Christmas disturbs me this year. Usually, I hear in the Christmas story the announcement that the prophetic insight encapsulated in the phrase “Immanu-el (Hebrew, “God is with us”; Isa 7:14; Matt 1:23) has found ultimate expression in the birth of a child. Christmas usually reminds me that God wants communion with human beings, created in God’s image, to such a degree that God was willing come to us as an infant child. Christmas usually reminds me that we do not have to speculate about the character of the God, mysterious and majestic, who created the universe. Instead, God so desires to reveal
Godself to us, to be known, that God not only communicate through the wonder of creation and the words of scripture, but also speaks God’s best Word to us in the form of a human being. Christmas usually reminds me that God does not abandon God’s intentions for creation, despising the world and people in it because of their imperfection and sin. Rather, “God so loved the world that God gave God’s only son so that whoever believes in him may have eternal life” (John 3:16).
This year, in contrast, I hear the Christmas story as a prophetic indictment of the culture in which I live, and, indeed, of certain perversions of Christianity I see and hear in the media. The Immanuel theme remains fundamental and true, of course. Yet, the presence of “God with us” also shines the light of truth and love on the falsity and darkness of the world.
God’s son was born into poverty. God’s son was born while his human parents were on their way to pay taxes to an imperial system designed to maintain its power and wealth by subjugating and impoverishing people like them all over the Mediterranean world. God’s son was born in the ancient equivalent of a garage because his parents could find no better place. Angels heralded his birth, not to the prominent members of society, but to the lowliest laborers. Foreigners came to pay homage, not the leading clergy, and certainly not the rulers.
To the contrary, Herod, the nominally-Jewish king, a petty tyrant in power solely because of his usefulness to the imperial powers, fearful of losing power, ordered the massacre of all the male children in Jesus’ age cohort. Jesus and his parents fled to Egypt as refugees from this “slaughter of the innocents” to return to Israel only after Herod’s death.
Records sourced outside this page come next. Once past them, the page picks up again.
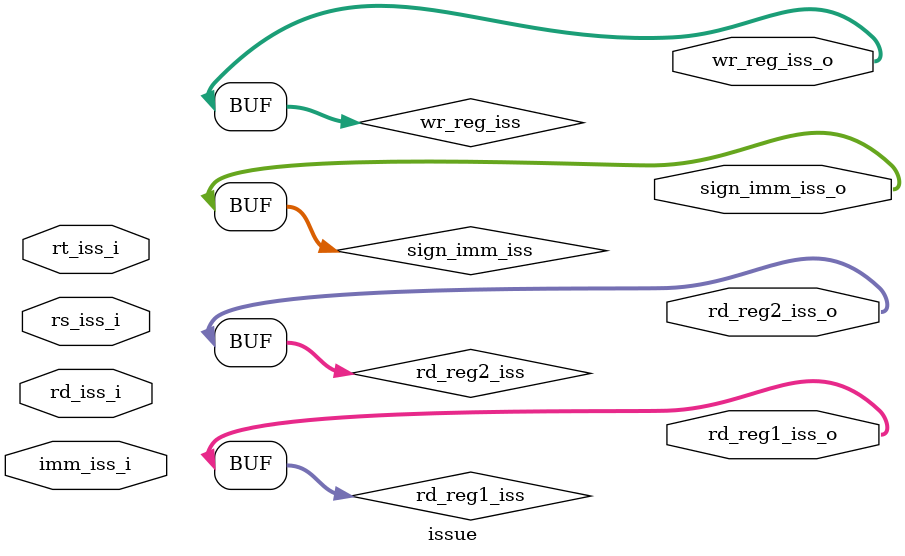
<source format=v>

module issue
    (
        input   wire[5:0]   rs_iss_i,
        input   wire[5:0]   rt_iss_i,
        input   wire[5:0]   rd_iss_i,
        input   wire[15:0]  imm_iss_i,
        output  wire[5:0]   rd_reg1_iss_o,
        output  wire[5:0]   rd_reg2_iss_o,
        output  wire[5:0]   wr_reg_iss_o,
        output  wire[31:0]  sign_imm_iss_o
    );

    wire[5:0]   rd_reg1_iss;
    wire[5:0]   rd_reg2_iss;
    wire[5:0]   wr_reg_iss;
    wire[31:0]  sign_imm_iss;

    assign rd_reg1_iss_o  = rd_reg1_iss;
    assign rd_reg2_iss_o  = rd_reg2_iss;
    assign wr_reg_iss_o   = wr_reg_iss;
    assign sign_imm_iss_o = sign_imm_iss;

endmodule

</source>
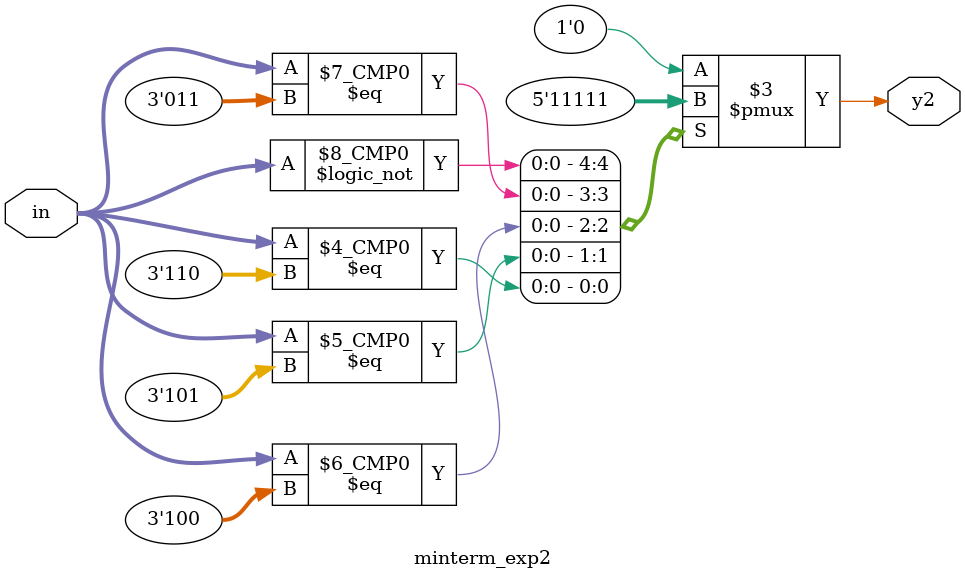
<source format=v>

module minterm_exp1(input a ,b,c , output y1);
    assign y1 = (~a & ~b & ~c) | (~a & b &c)|(a &~b &c) | ( a & ~b &~c ) | (a & b & ~c);
    //y = minterms(0,3,4,5,6)

endmodule


// behavioral modelling
module minterm_exp2( input [2:0] in , output  y2);
    
    always @(*) begin
        //using case statement 
        case(in)
            3'b000: y2 =1;
            3'b011: y2 =1;
            3'b100: y2 =1;
            3'b101: y2 =1;
            3'b110: y2=1;
            default: y2=0;

        endcase
    end
    endmodule



</source>
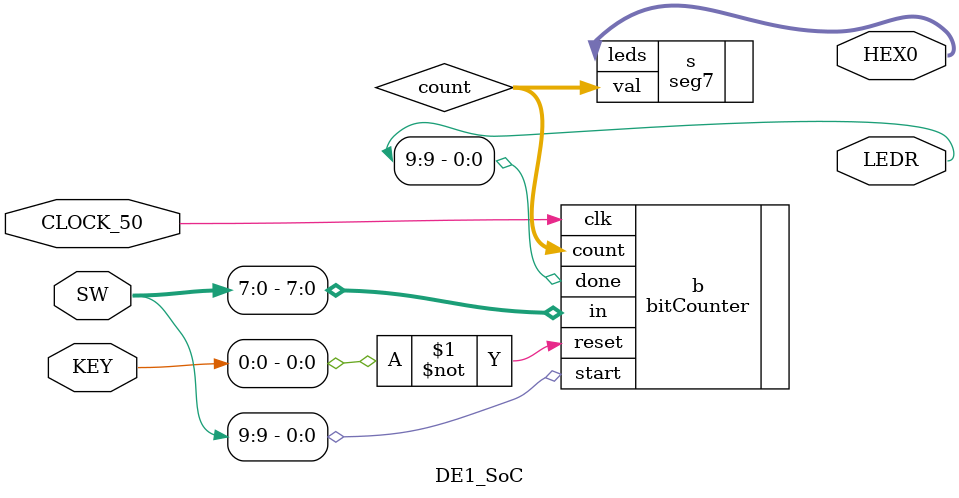
<source format=sv>
 

module DE1_SoC (SW, KEY, LEDR, HEX0, CLOCK_50);
	input logic [9:0] SW;
	input logic [3:0] KEY;
	input logic CLOCK_50;
	output logic [9:0] LEDR;
	output logic [6:0] HEX0;
	logic [3:0] count;
	
	bitCounter b (.in(SW[7:0]), .reset(~KEY[0]), .start(SW[9]), .clk(CLOCK_50), .count, .done(LEDR[9]));
	seg7 s (.val(count), .leds(HEX0));
endmodule

</source>
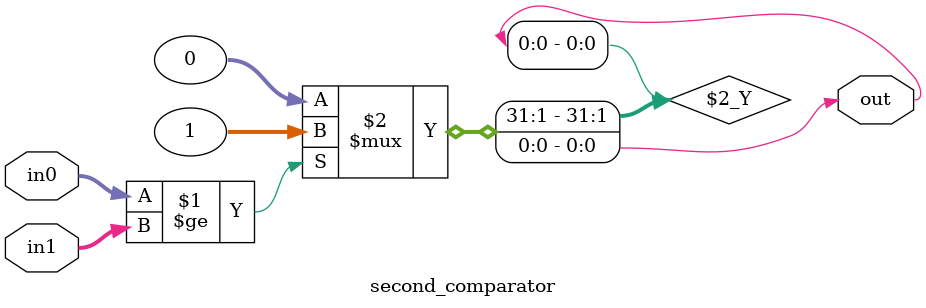
<source format=v>
module second_comparator(
    input [29:0] in0,
    input [29:0] in1,
    output out
    );
    
    assign out = (in0 >= in1) ? 1 : 0;
endmodule
</source>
In the ironic timing of history, the motifs and memes of this Christmas season offer jarring juxtapositions and cutting contradictions that parallel the first Christmas in ways that do not comfort and assure but indict and accuse. Setting aside for another context the questions of whether a nation can be “Christian” (it cannot) and whether the United States was founded on “Christian principles” (it was not; the Constitution mentions religion only in a rejection of a religious test for office and in the protection of its free exercise, with neither governmental support nor interference), nominally-Christian public discourse this Christmas season seems to call more for actions aligned with those of the nominally-Jewish tyrant over two thousand years ago than with the character of God revealed in the infant Immanuel and, more importantly perhaps, in the acts and words of Jesus of Nazareth.
When the Son of Man comes in his glory, and all the angels with him, then he will sit on the throne of his glory. All the nations will be gathered before him, and he will separate people one from another as a shepherd separates the sheep from the goats, and he will put the sheep at his right hand and the goats at the left.
Then the king will say to those at his right hand, “Come, you that are blessed by my Father, inherit the kingdom prepared for you from the foundation of the world; for I was hungry and you gave me food, I was thirsty and you gave me something to drink, I was a stranger and you welcomed me, I was naked and you gave me clothing, I was sick and you took care of me, I was in prison and you visited me.”
Then the righteous will answer him, “Lord, when was it that we saw you hungry and gave you food, or thirsty and gave you something to drink? And when was it that we saw you a stranger and welcomed you, or naked and gave you clothing? And when was it that we saw you sick or in prison and visited you?” And the king will answer them, “Truly I tell you, just as you did it to one of the least of these who are members of my family, you did it to me.”
Then he will say to those at his left hand, “You that are accursed, depart from me into the eternal fire prepared for the devil and his angels; for I was hungry and you gave me no food, I was thirsty and you gave me nothing to drink, I was a stranger and you did not welcome me, naked and you did not give me clothing, sick and in prison and you did not visit me.”
Then they also will answer, “Lord, when was it that we saw you hungry or thirsty or a stranger or naked or sick or in prison, and did not take care of you?”
Then he will answer them, “Truly I tell you, just as you did not do it to one of the least of these, you did not do it to me.” (Matt 25:31-45 NRSV)
May “God with us” this Christmas remind us that “us” refers to refugee Muslim children, the poor, the incarcerated, and the homeless. May “God with us” this Christmas remind us that God comes to us bringing God’s Kingdom, not to undergird the status quo. May “God with us” this Christmas remind us that God calls us to make peace, not to defend privilege.
Altogether too true. Too bad we can’t require presidential candidates to read your blog.
Excellent post! I have your blog on my blog roll so I can see it whenever you post. You remind me of why it is a struggle for me, to wanting my “Christian nation” to act more Christian.